L’antiracisme ne se réduit pas à un combat contre le racisme individuel à l’occasion de « dérapages » qui se multiplient effectivement. Ce serait minimiser la réalité du racisme systémique, c’est-à-dire, au-delà des idéologies racistes, des discriminations au quotidien, mais aussi occulter le rôle du racisme institutionnel.
Le traitement étatique et municipal des populations rroms en est l’illustration la plus brutale. Nous sommes bien en présence d’une « politique de la race » : on assigne les Rroms à une différence supposément culturelle pour justifier en retour de les traiter de manière discriminatoire.

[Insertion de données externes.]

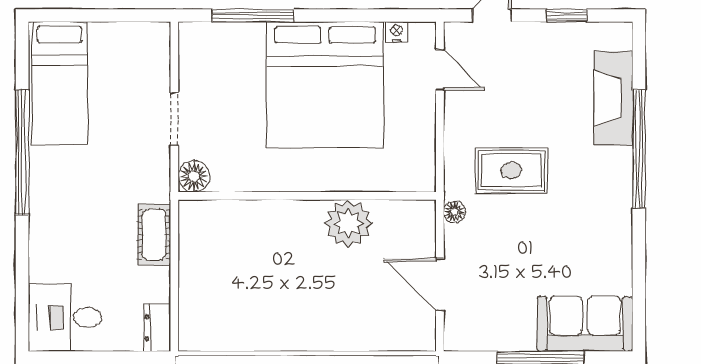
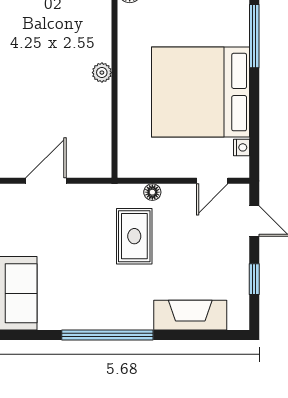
window: (639, 149) -> (107, 335), moved
floor lamp: (454, 212) -> (152, 192), moved
plant: (348, 223) -> (102, 73), moved, width x0.53, depth x0.53

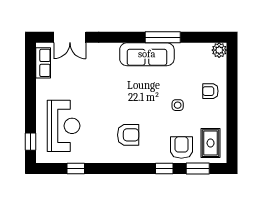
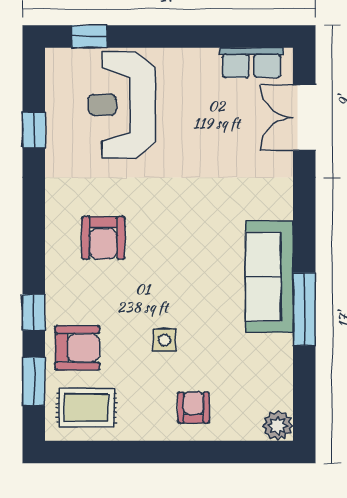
reception desk: (64, 126) -> (122, 105), turned 90

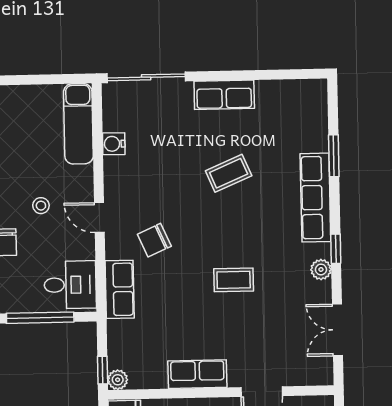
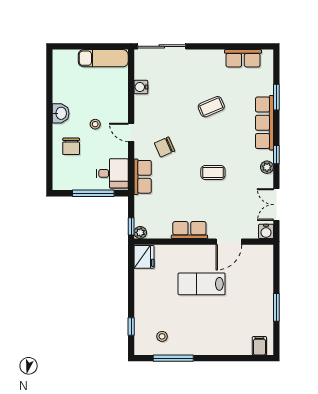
row of seats: (224, 95) -> (243, 58), moved
exam couch: (78, 124) -> (103, 58), moved, turned -90
water cooler: (322, 374) -> (266, 231), added

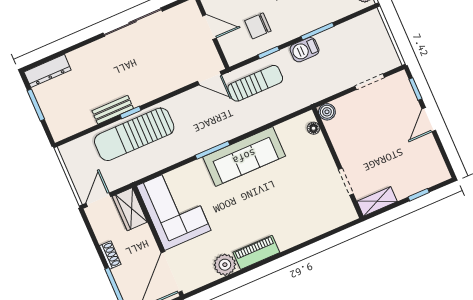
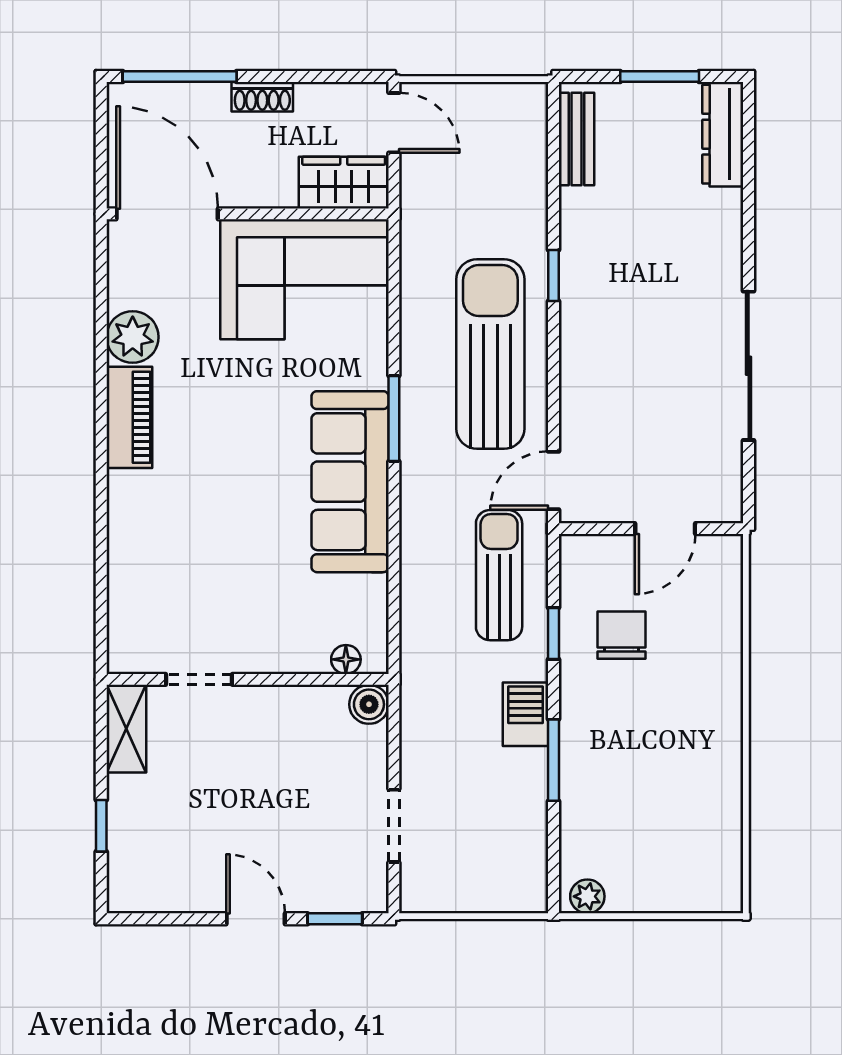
sun lounger: (255, 83) -> (499, 575), turned 180
bench: (113, 110) -> (577, 139), moved
sun lounger: (134, 134) -> (490, 354), moved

Mais les politiques de racialisation concernent pareillement d’autres catégories de la population. C’est le cas depuis longtemps avec l’injonction d’intégration adressée aux descendants de l’immigration postcoloniale, comme si certains Français devaient éternellement faire la preuve de leur « identité nationale ». C’est aussi le cas avec le déchaînement d’islamophobie qui s’autorise de la laïcité pour jeter une suspicion a priori sur les musulmans tout en récusant le terme même d’islamophobie.

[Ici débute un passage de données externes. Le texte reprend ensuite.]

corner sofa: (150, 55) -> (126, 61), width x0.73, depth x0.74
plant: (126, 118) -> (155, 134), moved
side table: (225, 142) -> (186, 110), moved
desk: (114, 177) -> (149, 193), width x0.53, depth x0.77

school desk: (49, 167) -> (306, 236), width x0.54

La politique de la race qui vise les Rroms est donc le révélateur de politiques de racialisation qui font écho à une histoire marquée par l’esclavage, le colonialisme et le nazisme. Mais ce passé rencontre l’actualité d’une France et d’une Europe néolibérales où s’accroissent les inégalités de classes : ces politiques de stigmatisation servent ainsi à en distraire.
Il ne suffit plus de dénoncer les racistes, ni même les partis racistes. Il faut s’en prendre aux politiques de racialisation. Nous refusons d’accepter l’inacceptable, et d’être les complices ou même les témoins de l’organisation politique de la concurrence généralisée entre les victimes d’un même système inégalitaire. Les signataires appellent à une reprise collective de l’initiative.
Il est encore temps, mais il est déjà grand temps.